The best examples of digital twins

Digital twin technology has almost infinite applications in the real world. But, here are three of the most common uses for digital twin technology:

  • Manufacturing: The use of digital twins significantly impacts operations in several different industries, including manufacturing. The production of autos has been completely rethought because of the implementation of digital twin technology by many automotive manufacturers.
  • Healthcare: In healthcare, creating digital twins of patients or their organs enables medical professionals to mimic procedures and the precise circumstances in which they will be carried out.
  • Energy systems: The real-time information that is supplied to the digital copies from the sensors mounted on all of the rotors allows for more productive designs and even offers suggestions for improvements that you can make to make each operational rotor more efficient.
  • Smart cities: Put collaborative data management at the core of urban planning and transformation. The technology helps in building sustainable cities and the future ESG transformation (Environmental, social and corporate governance) combining digital technology with urban operational mechanisms.
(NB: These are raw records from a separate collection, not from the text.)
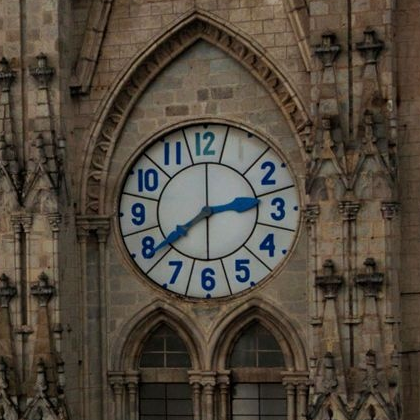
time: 2:39
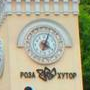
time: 4:02
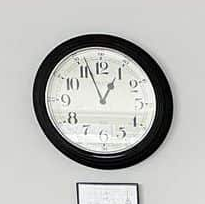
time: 12:56
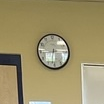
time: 6:14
Why do companies and the public sector need this technology?

Digital twins are mostly used for resource maintenance, administration, and commercial requirements but there are many other usages. Digital twins are effective schemers for boosting innovation and productivity. Think of it as the greatest skilled product experts equipped with the most cutting-edge surveillance, analytical, and predictive tools.

Where is it used?

Digital twin technologies are now mainly used in manufacturing, healthcare, environmental systems, energy systems, and many more, as it has a broad range of capabilities.
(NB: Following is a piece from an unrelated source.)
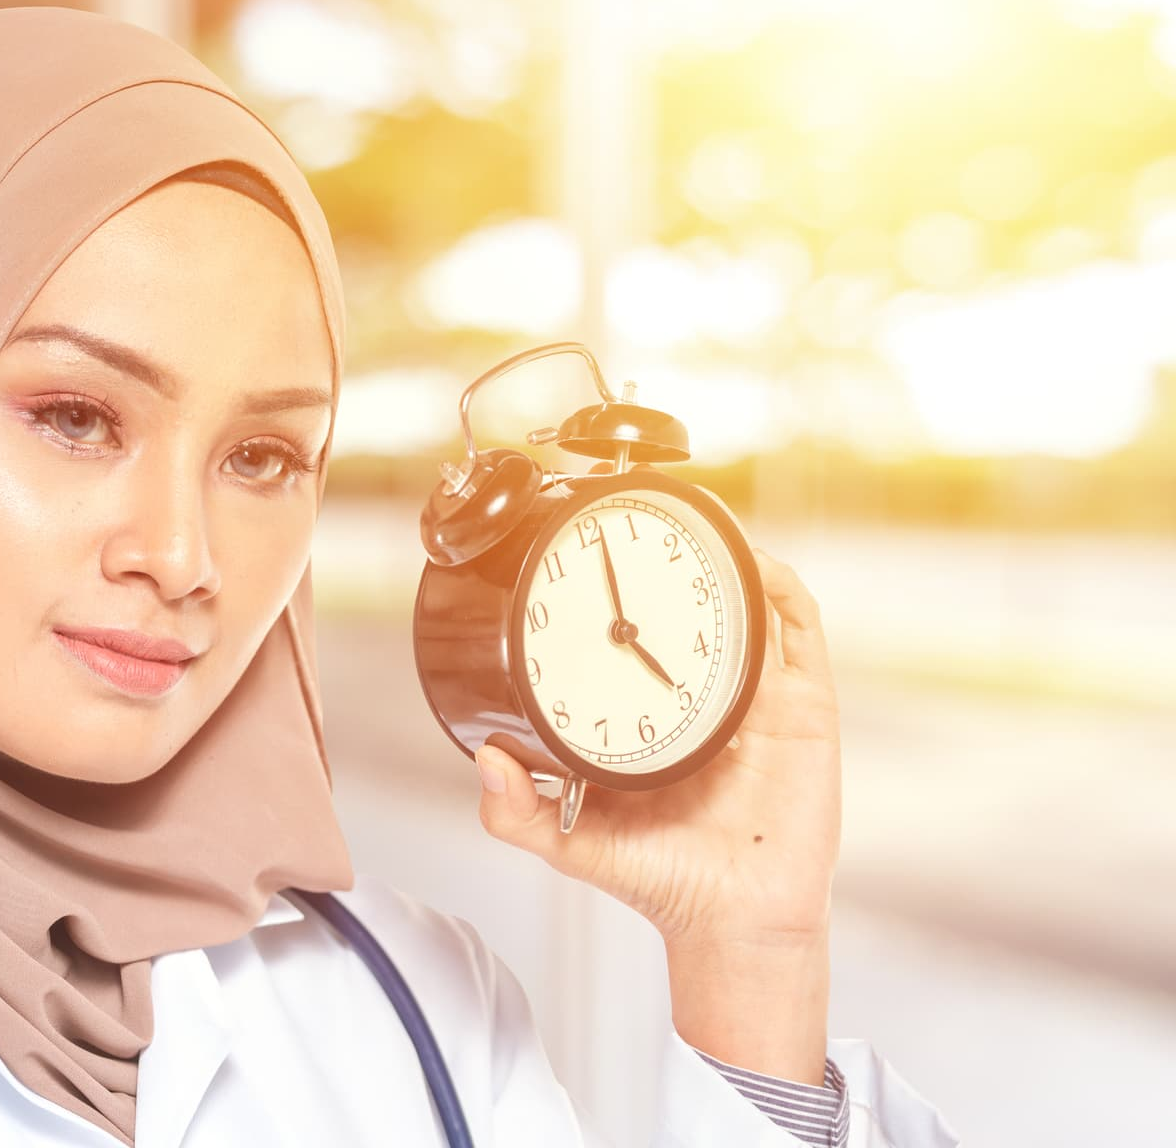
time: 5:01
What challenges has it solved?

Digital twin technology applications are perfect for developers, industrial designers, or anybody trying to cut costs, streamline processes, and enhance their clients’ experiences.

  • Maximise operational efficiencies in various functions like in engineering and product design solutions
  • Cost-cutting and process improvement
  • Improve decision-making and collaboration
  • Customer experience improvement
  • Energy savings
  • Reduce risk

On top of these challenges, digital twins can also be used to help acquire certifications such as LEED certification and BREEAM certification.

What is the future of digital twins?

Digital twin is an emerging technology that will shape the future of organizations. The potential uses for digital twins are nearly endless. They can help formerly compartmentalized divisions forecast upkeep, enhance the design, monitor usage, and alter costs.

With sustainability in mind, digital twins are helping organizations create more environmentally friendly buildings by gaining a true understanding of their building systems.